Instagram changes policy — can now sell your photos

Created by Lashe on Dec. 18, 2012, 3:07 a.m.
  • As a pretty active user of the Instagram service since purchasing my iPhone, I was pretty affronted when the company announced their new policies last night which allow them to access and sell photos you host without any notice, permission or accreditation — and there's no abilty opt-out.

    It's bothered me enough to want to look out for another social alternative. I kept my followers/following down to my close friends, so I wasn't necessarily as invested in the network as others may be. This morning, I stumbled across Lightt — a beautifully designed app and slightly different spin on the social image sharing with good, deep Facebook integration. Might give it a go.

    Anyone else bothered/affected by this change?

  • I am not affected as I don't use instagram but they are going too far in my opinion. I know facebook needs to make their money back after spending $1bn, and I am happy that my data is shared to target adverts to me and in order to customise services but I should retain all rights to my own image and profie. It took a good while to figure out how to shut facebook off from using me to advertise products to my friends but at least they give that option. The worst thing for me is that accounts for children 13-18 are not exempt and could be used too. Not cool.

    I talk about my views in full on my blog post here

  • Wow, I'm glad that I do not use instagram.

  • Does Facebook's policies allow them to do this already?

  • How horrible and shocking! A company owned by an advertising company will sell the photos you took on your mobile advertising platform for advertising.

  • @AwesomeAndy:  Facebook should be treating Instagram like a product and finding ways to monetize.

    In this equation, I am Instagram's product, rather than the user of a product. That's where it becomes wrong.
  • @Lashe: So do you never use Google products? Because, guess what: you are also Google's product. (This is also likely true of Apple, MS, Yahoo, etc., but Google is probably the most universal of them.)

  • @AwesomeAndy: Well, not liking isn't the same as not using. With google, you can at least adblock and prevent the eventual outcome: targeted ads. You can also opt out of data collection (I think?) and get generic ads.

    Also unlike google - with instagram you are not the product. But you do create the product.

  • Like AtomicEdge said, I'm pretty sure Facebook does this already. Since Instagram is owned by them, I don't see why anyone would be taken by surprise (or give a fuck).

    Since I'm a Windows Phone user I don't care either way, but I would like to see Flickr's social stuff get better. Then people will start using a better product, because some pictures on Flickr actually matter. And I'd rather see a bunch of hipsters start using Flickr than Yahoo go under.
  • @Conmused: Yes, please continue to rationalize away how the company you like doing something you don't like is okay while one you don't like doing the same thing is not.

  • @AwesomeAndy: What? I'm not saying either are okay. I'm saying both are bad, but at least you can work around one a little.

  • Okay, my first reaction was big deal they're selling stuff to advertisers. then someone pointed me to this Nick Bilton tweet and the following conversation. If you scroll down to the conversation between Nick Bilton and Ryan Block (who runs GDGT) you get to what's disturbing about this change.

    Instagram will sell your likeness as an ad, post it to people's feeds and not disclose that it's an ad. Seriously, even google and Facebook don't go that far as to use my content as ads undifferentiated in my stream.

    Using my content as ads I can accept, not really sure I can accept them not marking it as an ad.

    Added: taken with their absurd decision to pull support for Twitter, an app I'm much more connected to, I'm way less interested in Instagram than I was two weeks ago.

  • Instagram just signed their own death warrent

  • @thenexus: Probably not.
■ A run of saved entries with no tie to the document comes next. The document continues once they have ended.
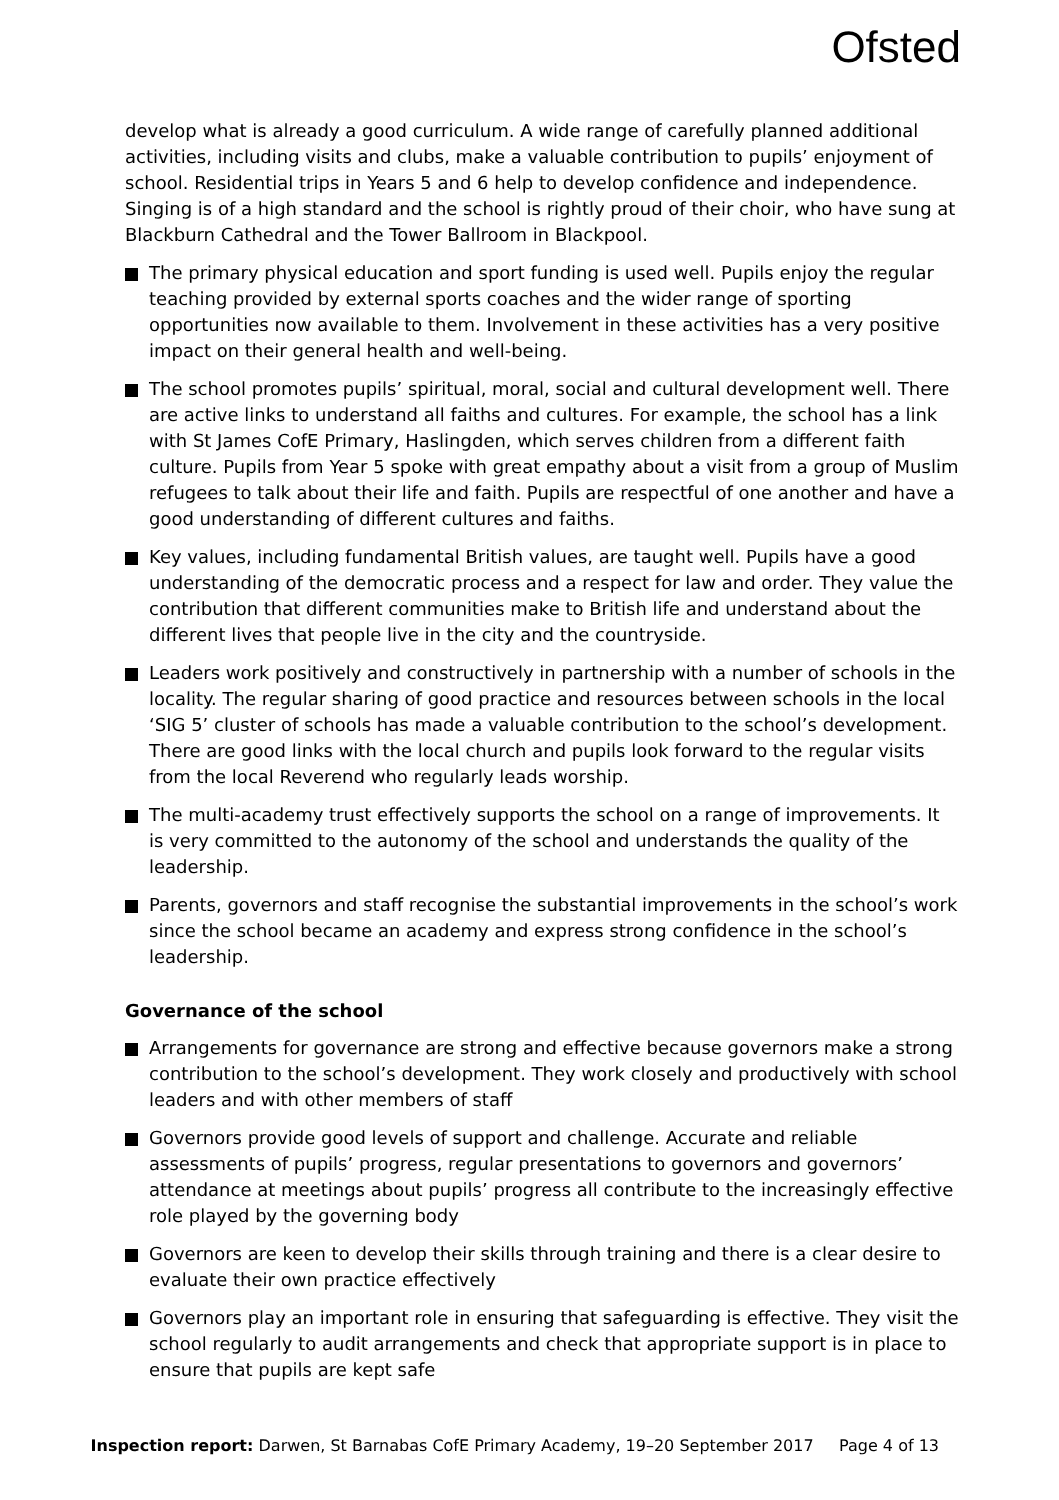Ofsted
develop what is already a good curriculum. A wide range of carefully planned additional activities, including visits and clubs, make a valuable contribution to pupils’ enjoyment of school. Residential trips in Years 5 and 6 help to develop confidence and independence. Singing is of a high standard and the school is rightly proud of their choir, who have sung at Blackburn Cathedral and the Tower Ballroom in Blackpool.
The primary physical education and sport funding is used well. Pupils enjoy the regular teaching provided by external sports coaches and the wider range of sporting opportunities now available to them. Involvement in these activities has a very positive impact on their general health and well-being.
The school promotes pupils’ spiritual, moral, social and cultural development well. There are active links to understand all faiths and cultures. For example, the school has a link with St James CofE Primary, Haslingden, which serves children from a different faith culture. Pupils from Year 5 spoke with great empathy about a visit from a group of Muslim refugees to talk about their life and faith. Pupils are respectful of one another and have a good understanding of different cultures and faiths.
Key values, including fundamental British values, are taught well. Pupils have a good understanding of the democratic process and a respect for law and order. They value the contribution that different communities make to British life and understand about the different lives that people live in the city and the countryside.
Leaders work positively and constructively in partnership with a number of schools in the locality. The regular sharing of good practice and resources between schools in the local ‘SIG 5’ cluster of schools has made a valuable contribution to the school’s development. There are good links with the local church and pupils look forward to the regular visits from the local Reverend who regularly leads worship.
The multi-academy trust effectively supports the school on a range of improvements. It is very committed to the autonomy of the school and understands the quality of the leadership.
Parents, governors and staff recognise the substantial improvements in the school’s work since the school became an academy and express strong confidence in the school’s leadership.
Governance of the school
Arrangements for governance are strong and effective because governors make a strong contribution to the school’s development. They work closely and productively with school leaders and with other members of staff
Governors provide good levels of support and challenge. Accurate and reliable assessments of pupils’ progress, regular presentations to governors and governors’ attendance at meetings about pupils’ progress all contribute to the increasingly effective role played by the governing body
Governors are keen to develop their skills through training and there is a clear desire to evaluate their own practice effectively
Governors play an important role in ensuring that safeguarding is effective. They visit the school regularly to audit arrangements and check that appropriate support is in place to ensure that pupils are kept safe
Inspection report: Darwen, St Barnabas CofE Primary Academy, 19–20 September 2017 Page 4 of 13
While news might be going viral in tech circles and on twitter, the average user of Instagram is going to be all "yes yes whatever, accept terms, let me take my photos". People had the same reaction when Facebook did a similar update, and they're still doing preeeeeeetty okay, I must say.
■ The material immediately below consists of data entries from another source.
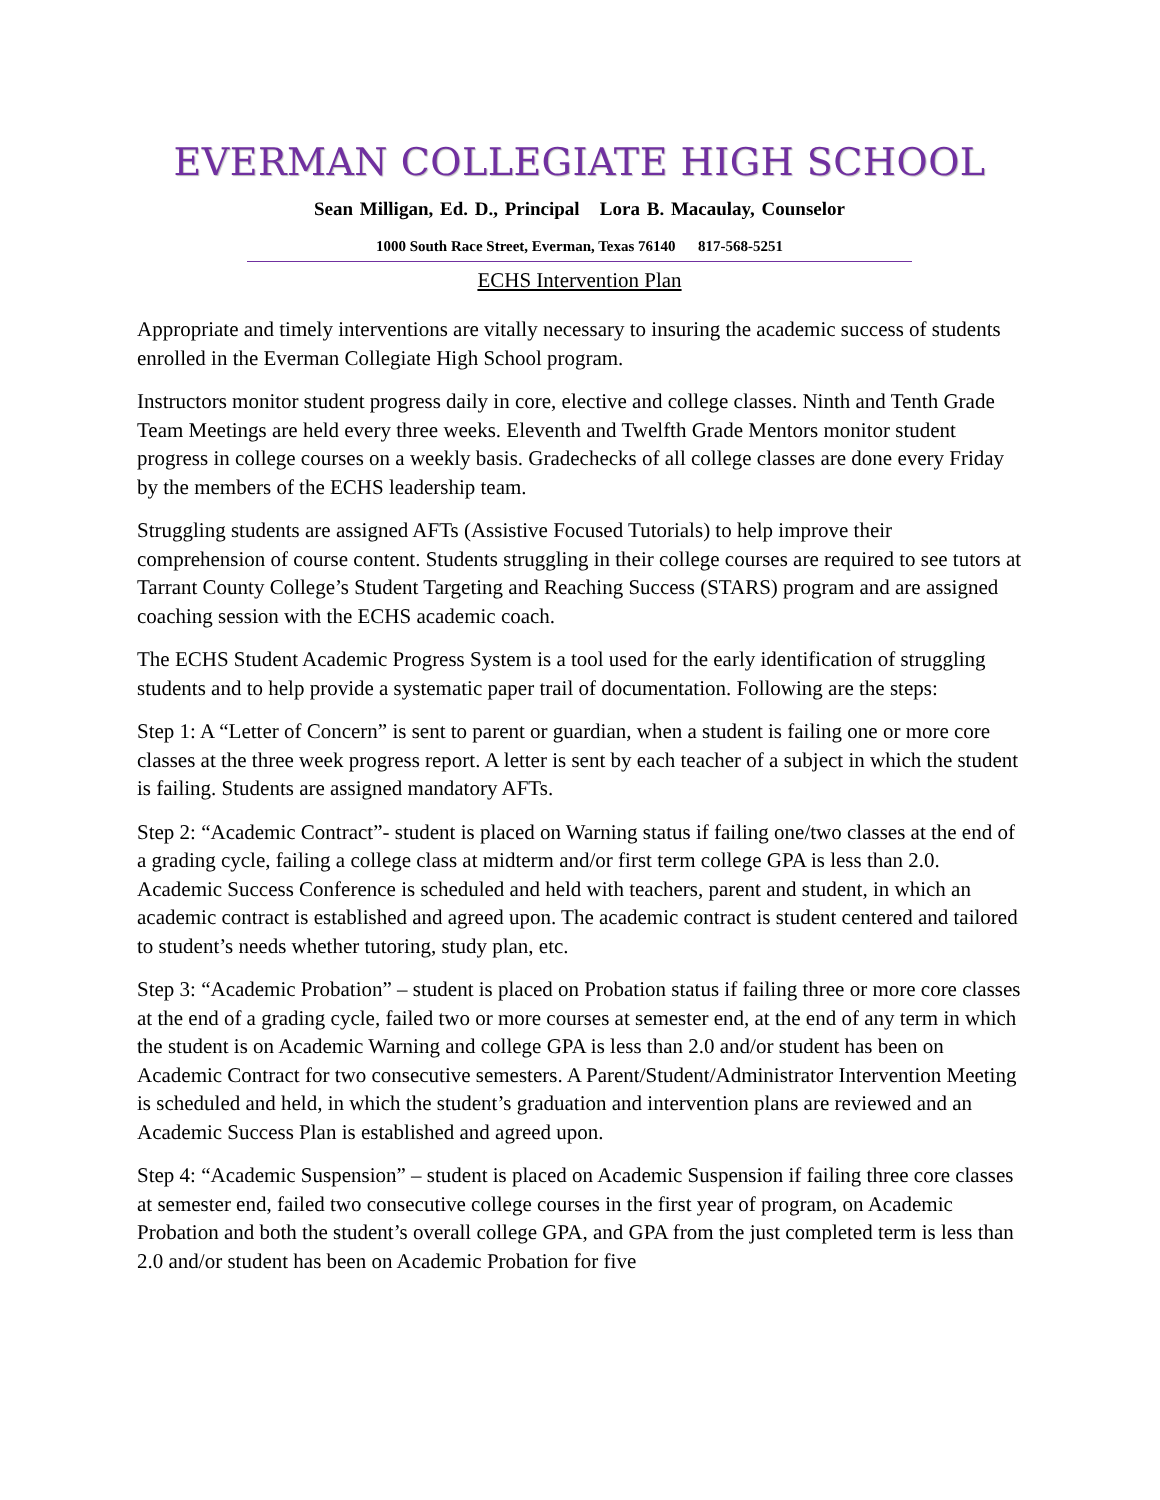EVERMAN COLLEGIATE HIGH SCHOOL
Sean Milligan, Ed. D., Principal Lora B. Macaulay, Counselor
1000 South Race Street, Everman, Texas 76140 817-568-5251
ECHS Intervention Plan
Appropriate and timely interventions are vitally necessary to insuring the academic success of students enrolled in the Everman Collegiate High School program.
Instructors monitor student progress daily in core, elective and college classes. Ninth and Tenth Grade Team Meetings are held every three weeks. Eleventh and Twelfth Grade Mentors monitor student progress in college courses on a weekly basis. Gradechecks of all college classes are done every Friday by the members of the ECHS leadership team.
Struggling students are assigned AFTs (Assistive Focused Tutorials) to help improve their comprehension of course content. Students struggling in their college courses are required to see tutors at Tarrant County College’s Student Targeting and Reaching Success (STARS) program and are assigned coaching session with the ECHS academic coach.
The ECHS Student Academic Progress System is a tool used for the early identification of struggling students and to help provide a systematic paper trail of documentation. Following are the steps:
Step 1: A “Letter of Concern” is sent to parent or guardian, when a student is failing one or more core classes at the three week progress report. A letter is sent by each teacher of a subject in which the student is failing. Students are assigned mandatory AFTs.
Step 2: “Academic Contract”- student is placed on Warning status if failing one/two classes at the end of a grading cycle, failing a college class at midterm and/or first term college GPA is less than 2.0. Academic Success Conference is scheduled and held with teachers, parent and student, in which an academic contract is established and agreed upon. The academic contract is student centered and tailored to student’s needs whether tutoring, study plan, etc.
Step 3: “Academic Probation” – student is placed on Probation status if failing three or more core classes at the end of a grading cycle, failed two or more courses at semester end, at the end of any term in which the student is on Academic Warning and college GPA is less than 2.0 and/or student has been on Academic Contract for two consecutive semesters. A Parent/Student/Administrator Intervention Meeting is scheduled and held, in which the student’s graduation and intervention plans are reviewed and an Academic Success Plan is established and agreed upon.
Step 4: “Academic Suspension” – student is placed on Academic Suspension if failing three core classes at semester end, failed two consecutive college courses in the first year of program, on Academic Probation and both the student’s overall college GPA, and GPA from the just completed term is less than 2.0 and/or student has been on Academic Probation for five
  • OH NO, they've gained sole ownership of the world's sepia-tone street signs and images of food! Actually I'm really concerned about the fact that it's retroactive.

    Maybe concerned's too strong of a word.

  • So, my go-to source for this kind of stuff is Nilay Patel. Because he used to be a copyright lawyer. To me, that basically gives him more internet-street-cred than anyone else.

    Anyway, he wrote an article to clear up the confusion about Instagram.

    In a hurry? Too lazy to read? They posted talking points in big orange text to explain the gist of it all.